Television Development

If a project goes into “development” with CBC, what does that mean?

CBC funds the development of materials that will be used to evaluate if the show is right for CBC, like scripts, series bible, and sometimes in the case of unscripted shows, a demo or concept document.

Who would I be dealing with?

If your show is put into development, a production executive will be assigned to your project, and will be your main point of contact. They will be responsible for deciding what materials make the most sense to develop, approving your creative team (including writers and weighing in on their appropriate pay “scale”, etc.) and reviewing materials as they come in to provide feedback and approvals on CBC’s behalf.

Each production executive usually handles about 10-20 projects at a time (both in development and production) and sometimes they are offsite supporting shows in production.  In some cases, they may need a few weeks to get to your script, and may also need to consult with the programming team before giving feedback. In general, you should expect to get any notes or approvals within 3 weeks.

How much can I get?

Development budgets are negotiated by CBC’s Business & Rights team in consultation with your production executive, based on the materials being developed.
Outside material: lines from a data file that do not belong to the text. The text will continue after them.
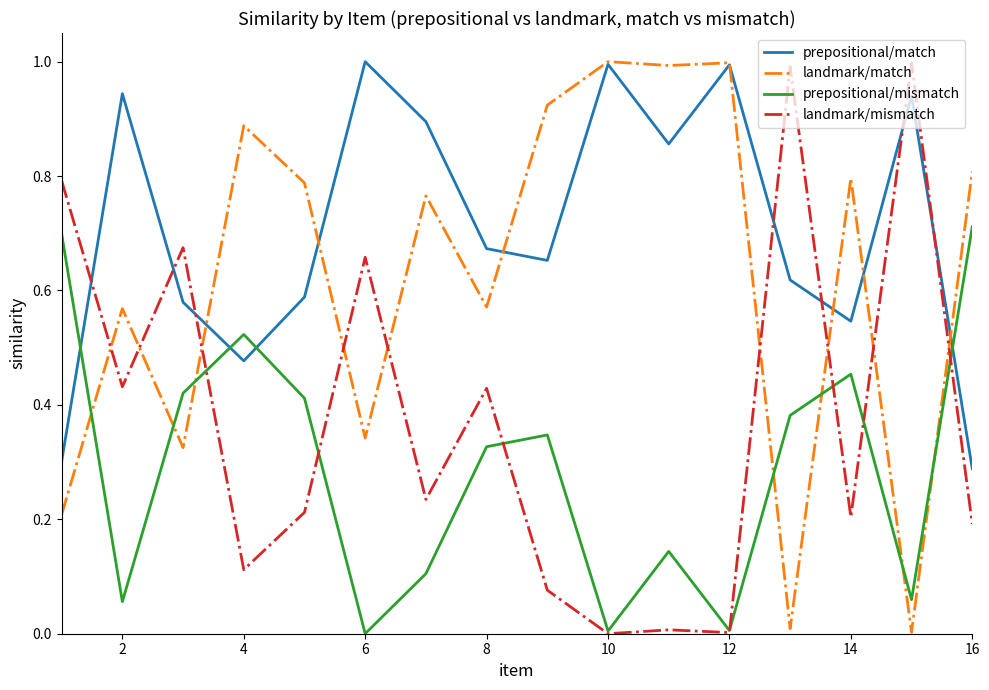

What is the sum of all landmark/match values?

10.0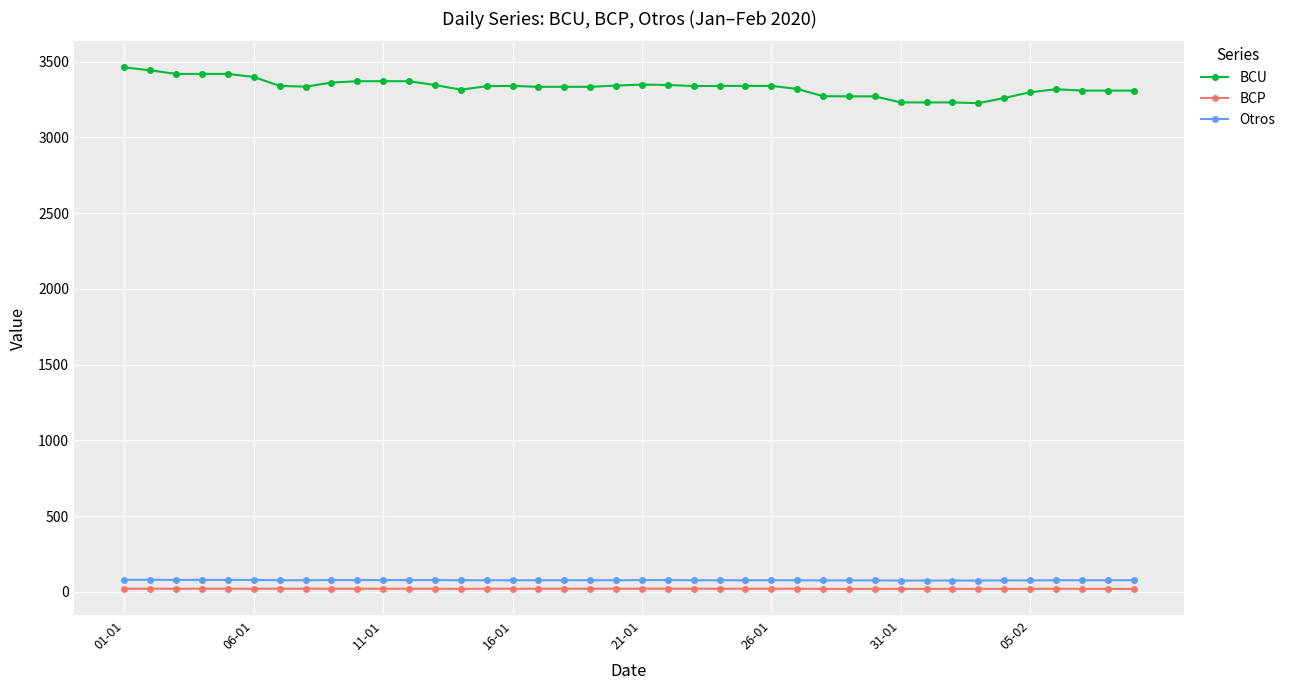

Which series has the largest total across all categories?

BCU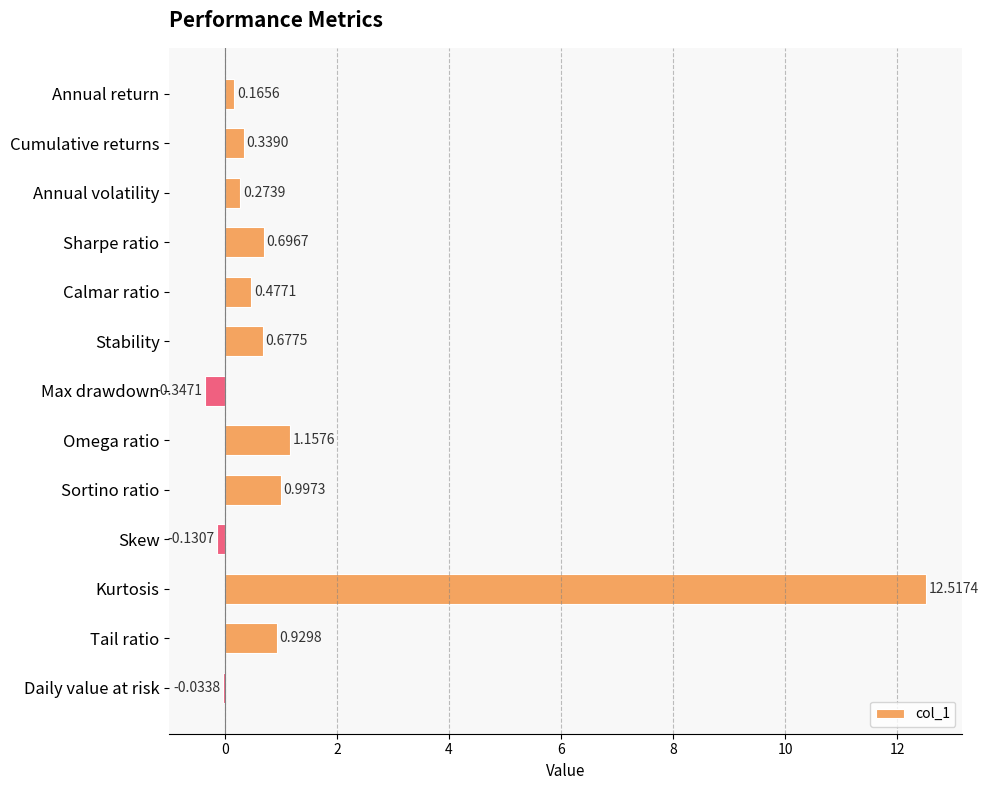

At which category does the chart reach its peak across all series?

Kurtosis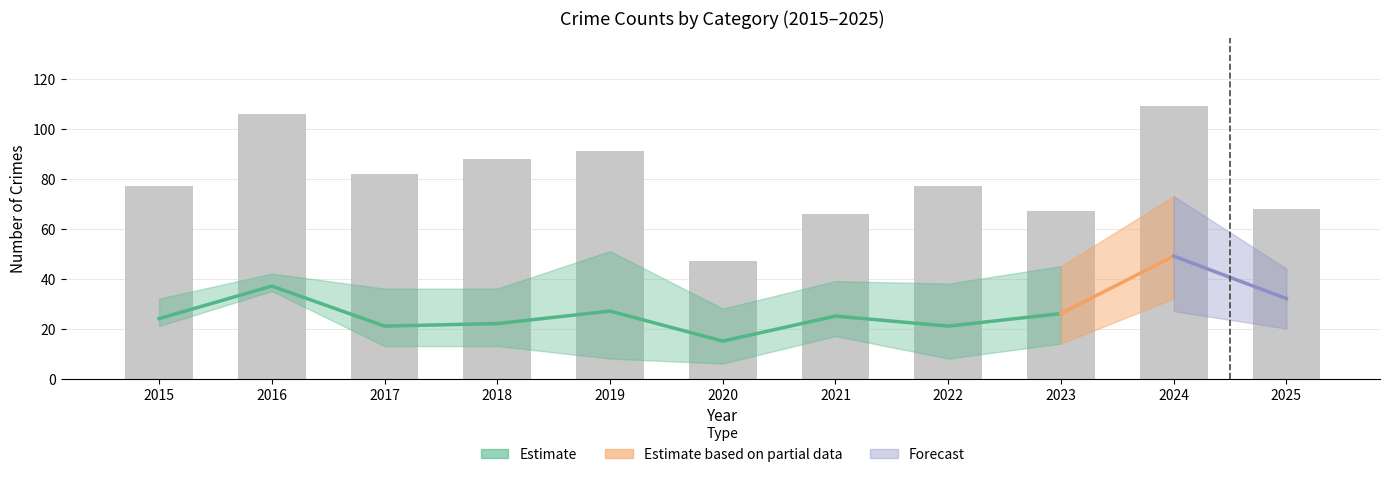

How many groups of bars are there?

11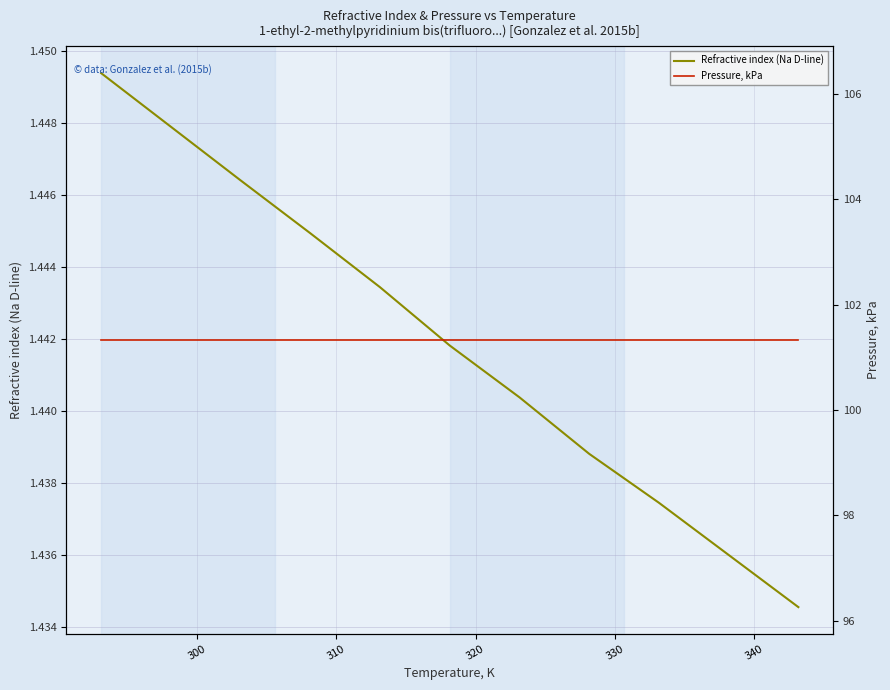

Is it true that Refractive index (Na D-line) equals 1.4 at 310?

True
For scripted projects, CBC relates to industry standards including the rates negotiated by the Canadian Media Producers’ Association with the Writers’ Guild of Canada (known as the “IPA”) and the Telefilm budget standard.

In many cases, development costs are shared by CBC and Canada Media Fund (CMF), with CBC assigning funds from CBC’s CMF envelope (a pot of money that is administered by CMF on projects identified by CBC). In some cases, there may be another partner at the table such as a foreign broadcaster or provincial funding agency. Funds are generally treated as an “advance” against any future license fees.

What does CBC expect in exchange?

In exchange for CBC’s contribution, CBC gets to give you feedback on your submitted materials to make sure that they fit with CBC’s programming strategy, as well as an exclusive option (usually for a year) to make an offer to license the  program based on the materials. The specifics of the option may sometimes be modified if another party is co-financing development (besides CBC and CMF). CBC also expects to receive a “developed in association with CBC” credit in the show and credit for any funds that we have paid out, if and when it gets made - even if CBC does not license it.

Why does CBC need a year to decide if they want my show?

CBC has a fixed annual programming budget, as well as a limited amount of CMF funds available to greenlight new programs. With this in mind, and a fiscal year that starts in April, CBC’s programming team usually reviews and compares the creative materials for network shows under consideration in January-March. If a project comes in earlier than this, a decision would likely be deferred; similarly, if a project isn’t ready for consideration in this timeline, it may have to be held over into the next fiscal. If it’s clear to your production executive that the show is not the right fit for CBC, they will tell you sooner so that you can see if you can find another home for the program.

What happens if CBC passes on my show?

If CBC elects not to make an offer to license your show, you will get a release from CBC that will allow you to offer the project to another licensor. If the project gets made without CBC’s participation, CBC usually expects to have our development costs refunded on the first day of principal photography, as well as a “developed in association with CBC” credit to let people know that we helped get the show off the ground.